As a student, I travelled to Tanga, Tanzania to do community development work and research for 3 months. Before I left for Tanzania, I received every vaccination that was required, received the most expensive and top-of-the-line antimalarial pills and bought a treated mosquito net.
I lived in a house with indoor plumbing with a group of British expatriates and worked in a rural village. I bought bottled water from the market everyday, I used this bottled water to brush my teeth, clean my fruit and for hydration. I wore long pants and long sleeve shirts, even though some days the temperature reached well over 120 degrees Fahrenheit. I wore insect repellent. I did everything “right.”
Then it happened. My house flooded one morning and I broke out in a rash. I went to the local hospital where I volunteered teaching English and received tests. About a half hour later, I found out that I had Malaria. I was confused, I had done everything right…now…I had Malaria.
For me, malaria was a sickness, treatable and curable. For so many others, malaria takes their life. Today is important because it is World Malaria Day. World Malaria Day works to bring attention to this treatable, yet deadly disease.
…a time for examining the progress we have made towards malaria control and elimination and to renew efforts towards achieving the target of zero malaria deaths by 2015.

**SUPPLIED MATERIAL**
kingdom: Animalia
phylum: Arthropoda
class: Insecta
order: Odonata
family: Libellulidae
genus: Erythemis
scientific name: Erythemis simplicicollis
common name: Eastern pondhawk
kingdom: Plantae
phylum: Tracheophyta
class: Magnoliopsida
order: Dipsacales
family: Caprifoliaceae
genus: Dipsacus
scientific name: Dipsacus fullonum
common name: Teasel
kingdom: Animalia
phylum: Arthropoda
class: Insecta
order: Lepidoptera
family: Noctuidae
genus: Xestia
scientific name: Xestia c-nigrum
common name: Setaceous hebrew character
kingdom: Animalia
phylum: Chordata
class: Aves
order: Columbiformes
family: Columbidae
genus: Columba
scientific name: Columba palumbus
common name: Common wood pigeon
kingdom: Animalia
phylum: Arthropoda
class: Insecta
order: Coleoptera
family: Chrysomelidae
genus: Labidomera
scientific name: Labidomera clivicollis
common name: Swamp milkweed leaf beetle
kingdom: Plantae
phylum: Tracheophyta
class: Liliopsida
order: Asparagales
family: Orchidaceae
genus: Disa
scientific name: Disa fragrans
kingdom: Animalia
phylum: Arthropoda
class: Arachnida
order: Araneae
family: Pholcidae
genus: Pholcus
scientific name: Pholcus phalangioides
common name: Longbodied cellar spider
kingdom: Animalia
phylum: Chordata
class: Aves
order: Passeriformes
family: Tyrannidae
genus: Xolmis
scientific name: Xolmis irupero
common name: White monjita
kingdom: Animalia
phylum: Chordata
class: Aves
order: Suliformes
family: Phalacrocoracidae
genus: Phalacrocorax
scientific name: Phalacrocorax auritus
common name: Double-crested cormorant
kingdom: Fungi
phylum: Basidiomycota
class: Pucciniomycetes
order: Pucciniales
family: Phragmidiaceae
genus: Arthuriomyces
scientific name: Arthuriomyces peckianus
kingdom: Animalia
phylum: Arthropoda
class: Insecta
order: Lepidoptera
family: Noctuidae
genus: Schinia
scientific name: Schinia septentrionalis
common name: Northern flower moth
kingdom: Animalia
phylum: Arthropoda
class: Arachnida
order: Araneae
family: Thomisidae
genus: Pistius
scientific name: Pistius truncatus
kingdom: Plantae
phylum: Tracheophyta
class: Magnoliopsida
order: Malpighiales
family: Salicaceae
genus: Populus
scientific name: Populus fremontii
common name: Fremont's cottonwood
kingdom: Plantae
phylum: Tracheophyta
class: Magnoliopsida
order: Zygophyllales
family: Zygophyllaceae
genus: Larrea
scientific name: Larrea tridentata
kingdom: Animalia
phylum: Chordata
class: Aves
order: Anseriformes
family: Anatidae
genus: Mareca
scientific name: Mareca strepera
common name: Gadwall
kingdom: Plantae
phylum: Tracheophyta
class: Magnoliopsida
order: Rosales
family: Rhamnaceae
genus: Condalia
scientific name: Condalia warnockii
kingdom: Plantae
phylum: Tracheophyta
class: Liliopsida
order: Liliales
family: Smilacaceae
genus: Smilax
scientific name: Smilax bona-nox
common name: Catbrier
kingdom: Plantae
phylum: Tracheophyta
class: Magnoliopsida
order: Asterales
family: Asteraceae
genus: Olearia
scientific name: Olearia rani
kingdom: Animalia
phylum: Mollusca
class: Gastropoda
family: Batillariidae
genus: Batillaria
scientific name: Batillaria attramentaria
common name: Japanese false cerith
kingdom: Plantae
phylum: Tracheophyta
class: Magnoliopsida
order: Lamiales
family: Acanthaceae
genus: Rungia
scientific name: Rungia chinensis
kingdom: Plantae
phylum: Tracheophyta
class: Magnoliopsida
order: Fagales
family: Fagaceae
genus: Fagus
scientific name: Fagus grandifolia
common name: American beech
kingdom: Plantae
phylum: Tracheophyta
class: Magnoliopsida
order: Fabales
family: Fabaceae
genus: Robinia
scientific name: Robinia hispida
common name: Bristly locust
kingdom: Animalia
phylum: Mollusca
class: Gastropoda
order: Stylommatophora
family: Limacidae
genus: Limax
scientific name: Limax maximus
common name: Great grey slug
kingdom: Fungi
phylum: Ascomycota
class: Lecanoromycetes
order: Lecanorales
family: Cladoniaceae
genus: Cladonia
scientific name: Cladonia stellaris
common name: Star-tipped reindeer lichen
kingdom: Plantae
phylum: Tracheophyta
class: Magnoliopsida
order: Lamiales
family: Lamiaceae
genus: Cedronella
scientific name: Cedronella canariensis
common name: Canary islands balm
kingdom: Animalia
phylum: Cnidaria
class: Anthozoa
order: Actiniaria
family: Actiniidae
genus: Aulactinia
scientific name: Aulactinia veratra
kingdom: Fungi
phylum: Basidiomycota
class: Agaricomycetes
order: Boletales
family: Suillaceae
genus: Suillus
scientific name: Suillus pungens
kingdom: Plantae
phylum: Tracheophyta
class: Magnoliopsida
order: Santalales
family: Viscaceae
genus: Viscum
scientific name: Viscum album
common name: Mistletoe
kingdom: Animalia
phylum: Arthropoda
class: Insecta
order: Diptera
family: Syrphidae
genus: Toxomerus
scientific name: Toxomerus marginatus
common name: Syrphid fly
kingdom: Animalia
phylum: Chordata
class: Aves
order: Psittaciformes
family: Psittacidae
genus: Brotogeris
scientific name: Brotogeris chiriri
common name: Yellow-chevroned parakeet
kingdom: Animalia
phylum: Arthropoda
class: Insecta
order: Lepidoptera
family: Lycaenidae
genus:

**ACTIVITY 1**
Print the passage of the malaria account between "As a student, I" and "treated mosquito net.", inclusive.
**ACTIVITY 2**
Proceed with the malaria account, picking up after its last sentence.
None of the rows are needed here.

**ANSWER AREA 1**
As a student, I travelled to Tanga, Tanzania to do community development work and research for 3 months. Before I left for Tanzania, I received every vaccination that was required, received the most expensive and top-of-the-line antimalarial pills and bought a treated mosquito net.

**ANSWER AREA 2**
We have come a long way towards realising this goal since the first World Malaria Day four years ago, when it was estimated that a child died every 30 seconds of malaria. The huge increase in support for malaria control interventions in recent years means we can now acknowledge a reduction in the death rate; where once over a million people died of the disease annually, the figure is now closer to 790,000. This is progress and it shows that what we are doing is working. However we can’t afford to ease back until this number is zero, and this year everyone in the malaria community is discussing the remaining obstacles we face in the fight against malaria. (http://www.worldmalariaday.org/home_en.cfm)
The Presbyterian Ministry at the United Nations recognizes the importance of international work to reduce deaths due to malaria and works with International Health and Development, Presbyterian Disaster Assistance and ecumenical and UN partners on working to achieve the United Nations Millennium Development Goal of eradicating deaths to malaria worldwide by 2015.
Like so many other issues that challenge our world, we pray for the future. We pray that malaria deaths will be eliminated and the other Millennium Development Goals will be achieved by 2015. Let’s work together so that others may survive as I have.